* [Text excerpt]

--------------------------------------------------

In effect, repeal of Corn Laws protectionism opened the floodgates throughout the British Empire to a “cheap labor policy.” The only ones to benefit, following an initial surge of cheap food prices in England, were the international trading houses

and merchant banks which financed them. The class separations of British society were aggravated by a growing separation of a tiny number of very wealthy from the growing masses of very poor, as a lawful consequence of “free trade.”


The name given the political doctrine which rationalized the brutal economic policy was English Liberalism. In essence, English Liberalism, as it was defined towards the end of the 19th century, justified development of an ever more powerful imperial elite class, ruling on behalf of the “vulgar ignorant masses”, who could not be entrusted to rule on their own behalf.


Unlike the empires of France or other nations, Britain modelled its post-Waterloo empire on an extremely sophisticated marriage between top bankers and financiers in the City of London, Government cabinet ministers, heads of key industrial companies deemed strategic to the national interest, and the heads of espionage services….The covert marriage of private commercial power with government in the “free trade” era after 1846 was the secret of British hegemony.


However, as a direct consequence of this British free trade transformation, a deep economic depression began by the early 1870s in England following a financial panic. The Free Trade doctrine had been premised on the assumption that British influence could ensure that same dogma became economic policy in all the world’s major trading nations. That homogeneity was not to be won…


Following a severe London banking panic in 1857, the City of London banking establishment including the directors of the Bank of England resolved on a novel device intended to prevent future outflows of gold from London Banks. The Panic of 1857 resulted from a foreign run on the international gold reserves held by the Bank of England. The run collapsed bank credit in the City and across the country. In response to the crisis, the English authorities devised a policy which resulted in a simple if dangerous evolution of central bank practice.


The Bank of England, a private holding controlled not by the Government at the time but rather by the financial interests of the City, realized if it merely raised its central bank discount or interest rate to a sufficiently high level relative to rates in competing trading countries which at any time might be draining Britain’s gold reserves, then the drain would cease and eventually, if rates were driven sufficiently high, gold would again flow back into the banks of the City of London from Berlin, or New York or Paris or Moscow.


This interest rate policy was a powerful weapon in central banking which gave the Bank of England a decisive advantage over rivals. No matter that the usurious high interest rates created devastating depression in British manufacture or agriculture; the dominant faction in British economic policy increasingly after the 1846 Corn Laws repeal, was not industry or agriculture, but finance and international trade. In order to ensure the supremacy of British international banking, those bankers were willing to sacrifice domestic industry and investment.

--------------------------------------------------

* [Recorded data]

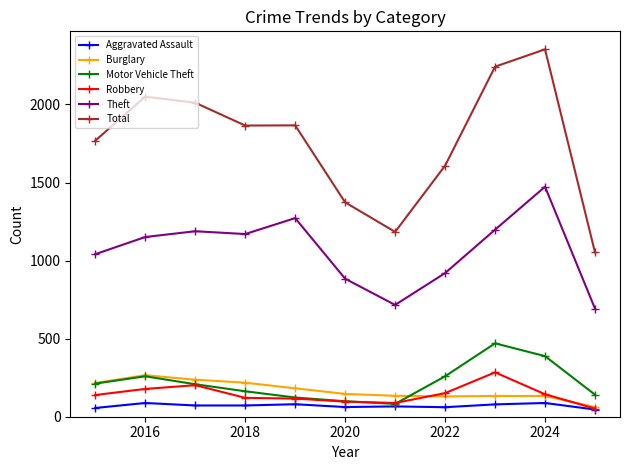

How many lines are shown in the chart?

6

--------------------------------------------------

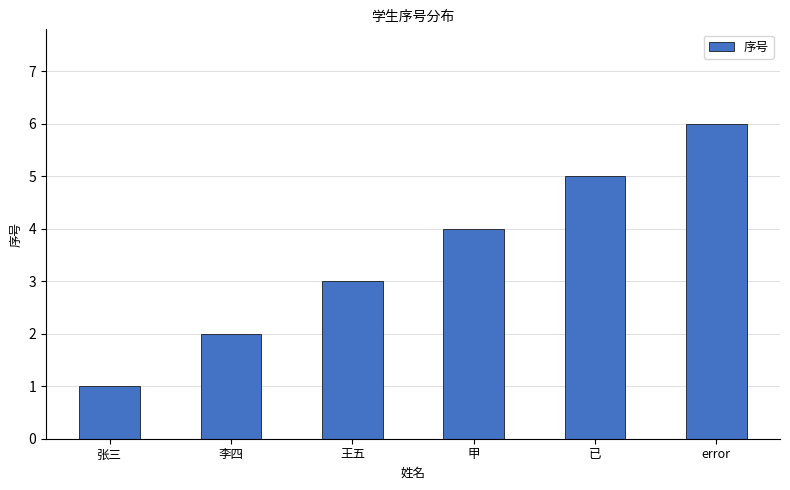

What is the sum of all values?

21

--------------------------------------------------

* [What this exercise asks]
1 - Answer these from the text on British free trade:
(a) What name was given to the political doctrine that rationalized the economic policy?
(b) What did the Panic of 1857 result from?
(c) Who controlled the Bank of England at the time, according to the text?
2 - Print the part of the text on British free trade that opens with the words "Unlike the empires" and closes with "of British hegemony.".

* [Solutions to the problems]
1 -
(a) English Liberalism.
(b) A foreign run on the international gold reserves held by the Bank of England.
(c) The financial interests of the City, not the Government.

2 -
Unlike the empires of France or other nations, Britain modelled its post-Waterloo empire on an extremely sophisticated marriage between top bankers and financiers in the City of London, Government cabinet ministers, heads of key industrial companies deemed strategic to the national interest, and the heads of espionage services….The covert marriage of private commercial power with government in the “free trade” era after 1846 was the secret of British hegemony.